In her autobiographical book “The Spiral Staircase” , theologian Karen Armstrong uses a spiral staircase as a metaphor for her own spiritual and psychological journey. She says that she felt herself stuck, as if she was making no progress and getting nowhere. Then she remembered the spiral staircase in the abbey she’d attended. It was as if a light went on! She saw that as you start up the stairway, it may appear that you’ve made little progress and are standing more or less in the same place. But you’re not. You’ve come around one time and are a little bit higher up. The view is ever so slightly different. And so it continues, as you climb higher.
A moment ago I said that it was good for me to remember this 27 year old version of myself as I look at our world today. You see, by remembering how I once was, I am able to have hope, despite things appearing so bleak and dark and so "un"enlightened out there.
In my own story I’m reminded that it’s been the really painful things that have given me the greatest gifts.
And I know had I had the option to choose at the time, I would have never chosen to go through them. I would have avoided these like the plagues I believed them to be. But without them where would I be today? Surely not here speaking with you.
These are very difficult times in our world, and it seems that collectively we are in trouble on practically all fronts.
I think that this world of ours is a macro of the micro. it is the human journey, the human struggle, the human adventure of “becoming” being carried out over and over and over again, amplified billions of times. In it is the best of what we each are, as well as the very worst of what we can be.
Jung said:“Enlightenment is not imagining figures of light but making the darkness conscious.”
Using Karen Armstrong’s analogy of the spiral staircase, although it may appear that humanity is still in the same spot, because we’re still doing so many of the same awful things, I believe we’ve come around once.
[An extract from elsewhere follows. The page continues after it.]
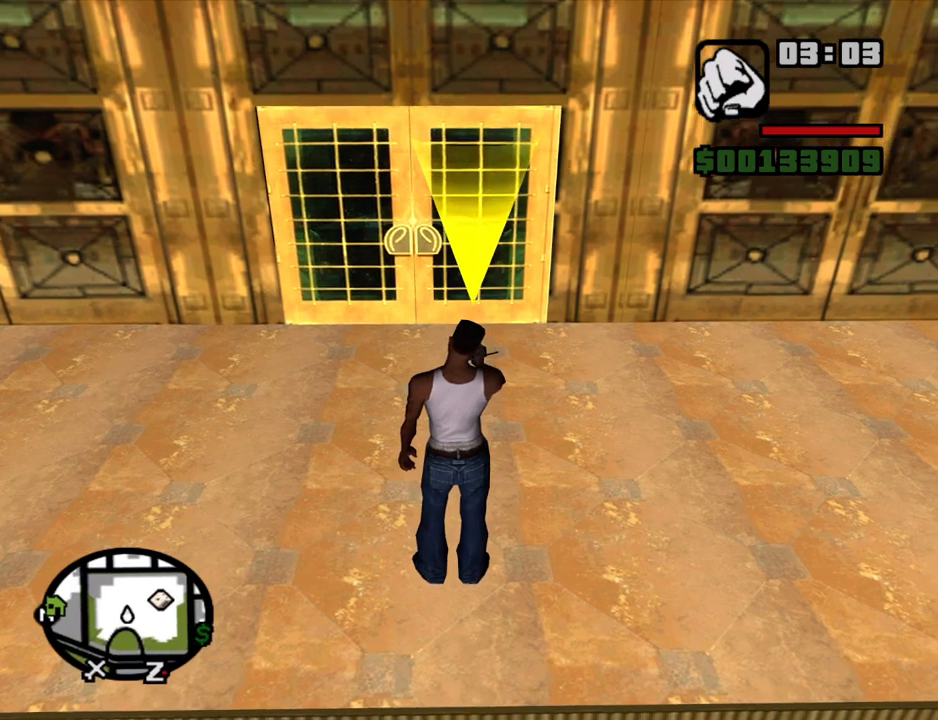
{"keys": ["w"], "mouse": [], "events": [[50, "f", "down"], [100, "f", "up"], [200, "w", "down"]]}
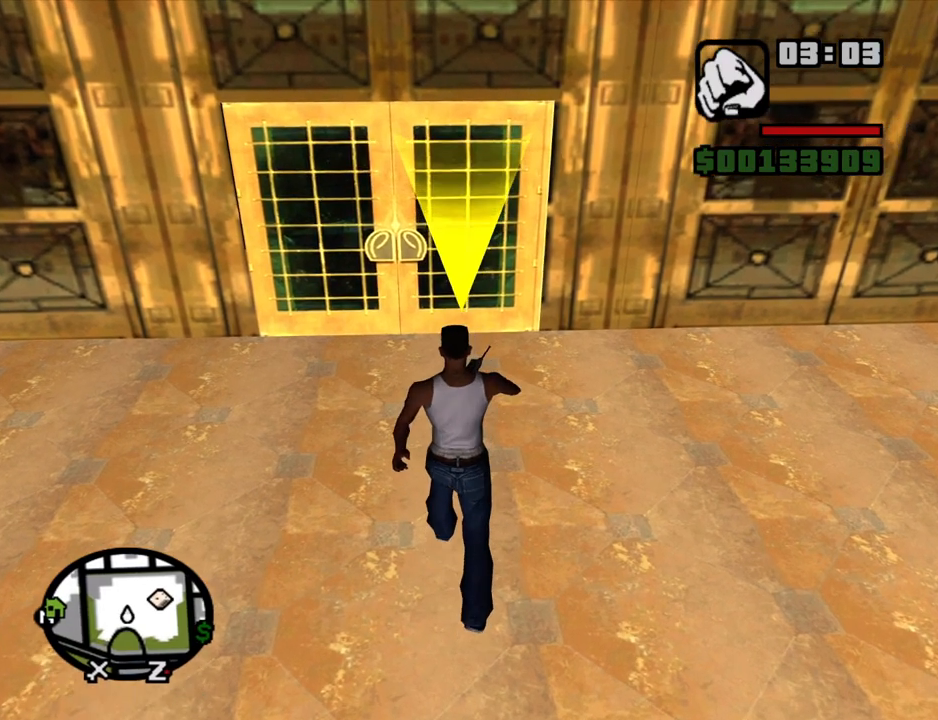
{"keys": [], "mouse": [], "events": [[350, "w", "up"]]}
Simply because, for the first time ever, there are millions of us who are seeing the darkness and making it conscious. And it is only in this that we can change. What we're not conscious of we have no power to change. Recognizing our own shadow is the way up and out.
And one of the greatest realizations coming to consciousness around the globe is this awareness that we are just one part of a vast interconnecting web of life. We are not separate from all the other creatures and the earth, we are It and It is us!!
Seeing all as part of the One, sounds an awful lot like the way enlightenment is described in many spiritual texts.
So maybe we’re closer than we think? I think we may be.
We certainly have gotten the stumbling part down pretty good, haven’t we?
But before it can happen "out there", it must start in here within you-within your heart.
Enlightenment is an inside job.
It begins with you.
It’s about opening, not closing.
How do you do this?
You make a conscious effort every day to open your heart so you can love more.
And love will allow your eyes to see familiar things in new ways, giving you new eyes to see with.
And possibly the greatest challenge of all, open your mind.
This is a tough one! My visit with the me of 27 showed me what a mind that is married to certainty looks like.
When I believed that I knew something, my mind closed to any other possibility.
And that certainty kept me trapped in a mindset.
When I was younger it was so important for me to know the “right” answer. I hated feeling unsure and I was scared of being wrong. Maybe it’s one of the gifts of age, but being “right” isn’t all that important to me. And as for answers? I’ve learned to love the questions!
The truth is that the older I get, the less I “know”. And that’s oddly comforting, and very exciting; because then I get to learn new things. Or see what I once thought I knew, in new ways.
So I enthusiastically recommend “not knowing”. Let your open mind process what is being seen with your new eyes.
And let your open heart take it all in.
As the writer of the Tao Te ching, Lao Tzu said, “There are many paths to enlightenment. Be sure to take one with a heart.”